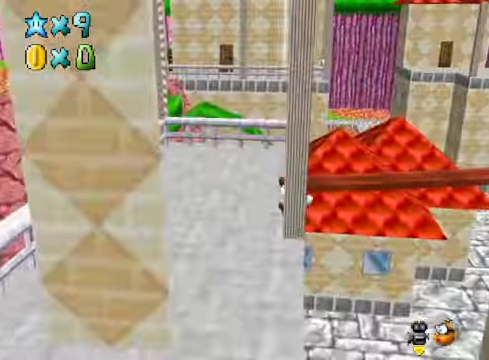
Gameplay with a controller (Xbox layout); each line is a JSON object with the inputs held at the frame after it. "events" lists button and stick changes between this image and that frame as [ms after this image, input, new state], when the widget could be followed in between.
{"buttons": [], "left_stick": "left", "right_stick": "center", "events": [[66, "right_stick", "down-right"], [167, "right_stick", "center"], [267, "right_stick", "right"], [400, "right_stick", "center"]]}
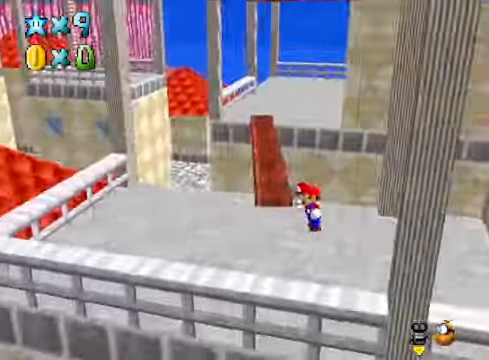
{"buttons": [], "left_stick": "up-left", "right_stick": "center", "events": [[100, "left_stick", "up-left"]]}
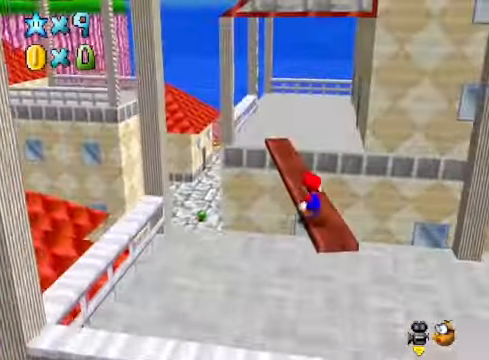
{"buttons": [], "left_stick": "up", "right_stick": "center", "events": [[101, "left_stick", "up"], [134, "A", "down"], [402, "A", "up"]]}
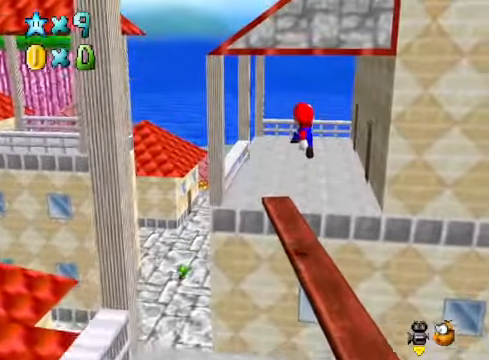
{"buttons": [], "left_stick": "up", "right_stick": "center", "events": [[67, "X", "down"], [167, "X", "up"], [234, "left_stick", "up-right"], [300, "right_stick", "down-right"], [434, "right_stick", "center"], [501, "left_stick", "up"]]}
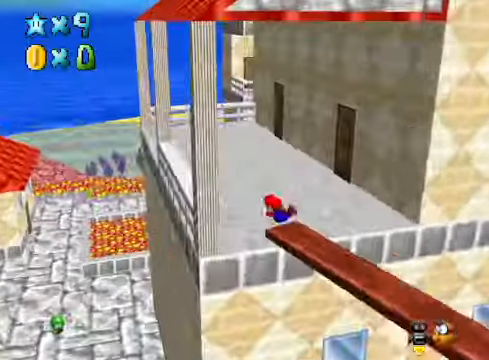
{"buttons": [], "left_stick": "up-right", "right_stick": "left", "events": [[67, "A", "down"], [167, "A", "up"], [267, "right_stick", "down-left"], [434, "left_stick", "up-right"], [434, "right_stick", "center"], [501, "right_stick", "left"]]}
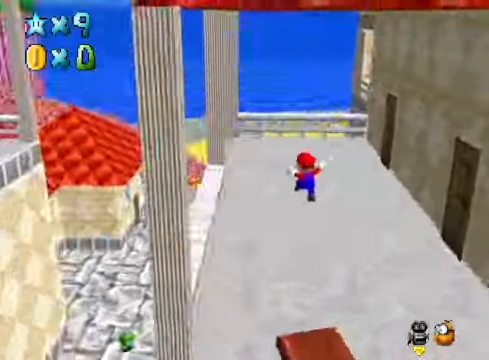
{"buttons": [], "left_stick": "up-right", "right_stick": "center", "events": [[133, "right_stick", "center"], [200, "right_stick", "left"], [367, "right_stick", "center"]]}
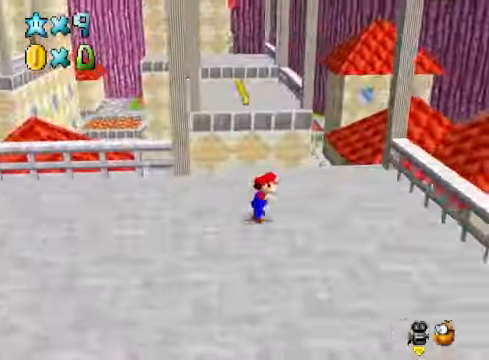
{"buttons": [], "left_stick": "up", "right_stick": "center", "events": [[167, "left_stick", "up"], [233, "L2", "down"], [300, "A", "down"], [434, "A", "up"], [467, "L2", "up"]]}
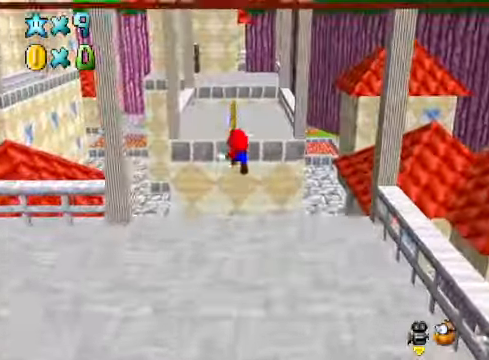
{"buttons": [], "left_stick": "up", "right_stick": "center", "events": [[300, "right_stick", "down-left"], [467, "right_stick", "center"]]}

···

# Activity:
Copy out every line from the material above in which the word "buttons" appears.

# Written response:
{"buttons": [], "left_stick": "left", "right_stick": "center", "events": [[66, "right_stick", "down-right"], [167, "right_stick", "center"], [267, "right_stick", "right"], [400, "right_stick", "center"]]}
{"buttons": [], "left_stick": "up-left", "right_stick": "center", "events": [[100, "left_stick", "up-left"]]}
{"buttons": [], "left_stick": "up", "right_stick": "center", "events": [[101, "left_stick", "up"], [134, "A", "down"], [402, "A", "up"]]}
{"buttons": [], "left_stick": "up", "right_stick": "center", "events": [[67, "X", "down"], [167, "X", "up"], [234, "left_stick", "up-right"], [300, "right_stick", "down-right"], [434, "right_stick", "center"], [501, "left_stick", "up"]]}
{"buttons": [], "left_stick": "up-right", "right_stick": "left", "events": [[67, "A", "down"], [167, "A", "up"], [267, "right_stick", "down-left"], [434, "left_stick", "up-right"], [434, "right_stick", "center"], [501, "right_stick", "left"]]}
{"buttons": [], "left_stick": "up-right", "right_stick": "center", "events": [[133, "right_stick", "center"], [200, "right_stick", "left"], [367, "right_stick", "center"]]}
{"buttons": [], "left_stick": "up", "right_stick": "center", "events": [[167, "left_stick", "up"], [233, "L2", "down"], [300, "A", "down"], [434, "A", "up"], [467, "L2", "up"]]}
{"buttons": [], "left_stick": "up", "right_stick": "center", "events": [[300, "right_stick", "down-left"], [467, "right_stick", "center"]]}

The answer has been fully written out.